* Assignment
Every line below from the one containing "GNSS system bitmask values" to the final line must be reproduced exactly, and no other line may appear in the answer.

Stored items from a collection
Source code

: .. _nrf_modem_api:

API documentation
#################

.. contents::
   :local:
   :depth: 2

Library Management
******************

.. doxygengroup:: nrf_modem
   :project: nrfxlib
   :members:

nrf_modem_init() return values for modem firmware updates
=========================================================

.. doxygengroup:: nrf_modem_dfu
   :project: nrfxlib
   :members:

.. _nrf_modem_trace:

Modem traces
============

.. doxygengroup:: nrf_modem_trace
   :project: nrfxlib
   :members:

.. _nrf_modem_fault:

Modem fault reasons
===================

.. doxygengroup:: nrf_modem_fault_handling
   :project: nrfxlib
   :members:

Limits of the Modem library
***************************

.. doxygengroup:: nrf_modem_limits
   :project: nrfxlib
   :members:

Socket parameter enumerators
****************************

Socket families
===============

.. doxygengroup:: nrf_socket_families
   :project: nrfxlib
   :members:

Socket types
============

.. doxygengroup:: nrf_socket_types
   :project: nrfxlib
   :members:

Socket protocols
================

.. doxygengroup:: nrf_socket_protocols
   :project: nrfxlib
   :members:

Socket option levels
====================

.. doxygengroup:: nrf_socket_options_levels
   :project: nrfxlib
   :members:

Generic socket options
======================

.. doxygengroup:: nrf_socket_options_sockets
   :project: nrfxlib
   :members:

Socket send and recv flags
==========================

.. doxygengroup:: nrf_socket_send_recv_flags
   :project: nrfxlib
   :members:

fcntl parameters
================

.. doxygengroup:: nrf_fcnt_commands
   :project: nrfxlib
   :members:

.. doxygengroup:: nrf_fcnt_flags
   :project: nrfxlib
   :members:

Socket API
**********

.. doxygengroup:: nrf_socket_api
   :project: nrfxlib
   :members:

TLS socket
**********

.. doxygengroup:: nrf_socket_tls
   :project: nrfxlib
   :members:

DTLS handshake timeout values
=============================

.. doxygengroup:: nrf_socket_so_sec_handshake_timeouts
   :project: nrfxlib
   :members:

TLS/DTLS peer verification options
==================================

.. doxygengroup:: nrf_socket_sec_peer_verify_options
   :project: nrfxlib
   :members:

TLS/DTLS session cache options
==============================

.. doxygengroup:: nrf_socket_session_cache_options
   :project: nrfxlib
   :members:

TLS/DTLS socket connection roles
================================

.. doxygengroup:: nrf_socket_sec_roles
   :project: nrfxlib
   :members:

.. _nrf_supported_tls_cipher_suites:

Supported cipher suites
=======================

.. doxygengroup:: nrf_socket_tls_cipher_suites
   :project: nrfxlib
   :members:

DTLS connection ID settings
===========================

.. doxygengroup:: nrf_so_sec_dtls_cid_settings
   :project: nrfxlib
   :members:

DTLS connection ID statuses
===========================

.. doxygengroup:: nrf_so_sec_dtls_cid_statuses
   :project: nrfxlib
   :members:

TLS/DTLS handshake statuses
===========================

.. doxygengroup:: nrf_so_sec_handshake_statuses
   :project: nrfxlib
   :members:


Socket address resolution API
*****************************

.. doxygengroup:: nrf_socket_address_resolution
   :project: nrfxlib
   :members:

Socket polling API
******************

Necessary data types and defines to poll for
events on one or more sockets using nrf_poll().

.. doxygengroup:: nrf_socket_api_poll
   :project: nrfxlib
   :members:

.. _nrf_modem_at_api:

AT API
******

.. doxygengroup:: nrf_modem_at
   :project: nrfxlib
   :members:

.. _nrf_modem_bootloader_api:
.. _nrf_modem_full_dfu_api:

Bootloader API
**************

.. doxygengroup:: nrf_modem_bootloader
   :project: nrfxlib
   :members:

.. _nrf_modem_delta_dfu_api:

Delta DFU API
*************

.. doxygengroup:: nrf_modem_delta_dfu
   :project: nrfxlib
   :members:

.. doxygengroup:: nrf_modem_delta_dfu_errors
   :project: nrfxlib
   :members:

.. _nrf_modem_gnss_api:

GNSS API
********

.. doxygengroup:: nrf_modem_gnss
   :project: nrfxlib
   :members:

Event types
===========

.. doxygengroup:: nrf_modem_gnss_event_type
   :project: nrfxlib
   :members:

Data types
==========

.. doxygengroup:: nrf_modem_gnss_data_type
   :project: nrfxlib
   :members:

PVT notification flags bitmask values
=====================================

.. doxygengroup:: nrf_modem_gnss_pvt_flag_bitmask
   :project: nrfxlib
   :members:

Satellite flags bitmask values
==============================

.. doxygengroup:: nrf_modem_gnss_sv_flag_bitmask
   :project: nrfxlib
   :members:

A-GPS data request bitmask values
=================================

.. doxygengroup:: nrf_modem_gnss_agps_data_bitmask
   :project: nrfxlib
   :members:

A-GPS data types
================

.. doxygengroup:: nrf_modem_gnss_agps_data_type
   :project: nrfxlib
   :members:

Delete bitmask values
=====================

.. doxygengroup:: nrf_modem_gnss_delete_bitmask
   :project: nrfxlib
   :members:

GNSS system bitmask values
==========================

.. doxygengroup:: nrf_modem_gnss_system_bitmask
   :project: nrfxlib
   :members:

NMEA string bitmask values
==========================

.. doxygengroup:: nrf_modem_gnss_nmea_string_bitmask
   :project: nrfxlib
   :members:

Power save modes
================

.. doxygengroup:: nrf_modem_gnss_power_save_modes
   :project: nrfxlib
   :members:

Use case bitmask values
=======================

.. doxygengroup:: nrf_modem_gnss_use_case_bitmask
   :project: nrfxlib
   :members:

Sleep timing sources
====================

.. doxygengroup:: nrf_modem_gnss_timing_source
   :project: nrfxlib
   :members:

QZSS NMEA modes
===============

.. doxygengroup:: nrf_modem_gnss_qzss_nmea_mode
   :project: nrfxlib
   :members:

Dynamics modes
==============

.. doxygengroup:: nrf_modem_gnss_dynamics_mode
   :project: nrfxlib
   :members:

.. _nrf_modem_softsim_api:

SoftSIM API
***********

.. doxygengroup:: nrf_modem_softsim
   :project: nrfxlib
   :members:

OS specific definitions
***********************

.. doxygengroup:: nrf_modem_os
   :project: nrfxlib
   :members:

* Solved exercise
GNSS system bitmask values
==========================

.. doxygengroup:: nrf_modem_gnss_system_bitmask
   :project: nrfxlib
   :members:

NMEA string bitmask values
==========================

.. doxygengroup:: nrf_modem_gnss_nmea_string_bitmask
   :project: nrfxlib
   :members:

Power save modes
================

.. doxygengroup:: nrf_modem_gnss_power_save_modes
   :project: nrfxlib
   :members:

Use case bitmask values
=======================

.. doxygengroup:: nrf_modem_gnss_use_case_bitmask
   :project: nrfxlib
   :members:

Sleep timing sources
====================

.. doxygengroup:: nrf_modem_gnss_timing_source
   :project: nrfxlib
   :members:

QZSS NMEA modes
===============

.. doxygengroup:: nrf_modem_gnss_qzss_nmea_mode
   :project: nrfxlib
   :members:

Dynamics modes
==============

.. doxygengroup:: nrf_modem_gnss_dynamics_mode
   :project: nrfxlib
   :members:

.. _nrf_modem_softsim_api:

SoftSIM API
***********

.. doxygengroup:: nrf_modem_softsim
   :project: nrfxlib
   :members:

OS specific definitions
***********************

.. doxygengroup:: nrf_modem_os
   :project: nrfxlib
   :members:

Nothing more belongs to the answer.